ZIEL DER ÜBUNG: Fassen Sie den nachstehenden Lesetext über die Ortstafelregelung in zwei Sätzen zusammen.

LESETEXT:
════════
Ortstafeln: Ab 2003 rechtswidriger Zustand

Wenn die Regierung bis zum 31. Dezember 2002 keine Nachfolgeregelung für die aufgehobene Ortstafelregelung beschließe, trete ein „rechtswidriger Zustand“ ein.

Wenn die Regierung bis zum 31. Dezember 2002 keine Nachfolgeregelung für die vom Verfassungsgerichtshof (VfGH) aufgehobene Ortstafelregelung beschließe, trete zwar ein „rechtswidriger Zustand“ ein, dieser bleibe aber vorerst ohne Konsequenzen. Diese Meinung vertrat der Verfassungsexperte Dieter Kolonovits am Mittwoch im Gespräch mit der APA. Bundeskanzler Wolfgang Schüssel (V) erklärte die Verhandlungen für eine Neuregelung zuvor für diese Legislaturperiode als gescheitert.
════════
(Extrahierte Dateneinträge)

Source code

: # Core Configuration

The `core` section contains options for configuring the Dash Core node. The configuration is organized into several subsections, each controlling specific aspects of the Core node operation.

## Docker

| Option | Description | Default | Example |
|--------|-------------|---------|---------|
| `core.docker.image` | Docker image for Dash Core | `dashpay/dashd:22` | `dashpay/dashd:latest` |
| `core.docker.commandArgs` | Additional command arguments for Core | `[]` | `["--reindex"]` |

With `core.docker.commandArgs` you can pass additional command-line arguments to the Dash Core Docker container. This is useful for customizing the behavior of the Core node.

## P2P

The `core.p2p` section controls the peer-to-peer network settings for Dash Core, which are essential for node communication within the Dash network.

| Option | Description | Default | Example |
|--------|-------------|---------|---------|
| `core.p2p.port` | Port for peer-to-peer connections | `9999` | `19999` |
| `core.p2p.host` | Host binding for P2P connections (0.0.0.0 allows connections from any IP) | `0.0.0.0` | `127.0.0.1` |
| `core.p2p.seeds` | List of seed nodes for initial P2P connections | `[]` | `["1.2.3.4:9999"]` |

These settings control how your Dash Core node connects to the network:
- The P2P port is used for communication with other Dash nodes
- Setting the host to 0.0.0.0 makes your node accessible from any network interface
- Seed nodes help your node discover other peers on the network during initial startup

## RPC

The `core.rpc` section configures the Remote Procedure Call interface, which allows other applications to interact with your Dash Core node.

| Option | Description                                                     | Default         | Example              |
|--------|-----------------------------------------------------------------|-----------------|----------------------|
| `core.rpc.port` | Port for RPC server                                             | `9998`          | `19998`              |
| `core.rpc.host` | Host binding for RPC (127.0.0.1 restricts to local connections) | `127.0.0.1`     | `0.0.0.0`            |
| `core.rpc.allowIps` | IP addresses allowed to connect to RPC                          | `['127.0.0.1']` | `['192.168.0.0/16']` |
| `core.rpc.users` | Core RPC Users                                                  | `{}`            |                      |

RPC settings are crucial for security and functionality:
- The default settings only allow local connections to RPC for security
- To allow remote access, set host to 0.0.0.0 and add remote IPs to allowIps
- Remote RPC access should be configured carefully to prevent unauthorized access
════════
ANTWORTFELD: Laut dem Verfassungsexperten Dieter Kolonovits tritt ein „rechtswidriger Zustand“ ein, wenn die Regierung bis zum 31. Dezember 2002 keine Nachfolgeregelung für die vom Verfassungsgerichtshof aufgehobene Ortstafelregelung beschließt, doch bleibt dieser vorerst ohne Konsequenzen. Bundeskanzler Wolfgang Schüssel hatte zuvor die Verhandlungen über eine Neuregelung für diese Legislaturperiode für gescheitert erklärt.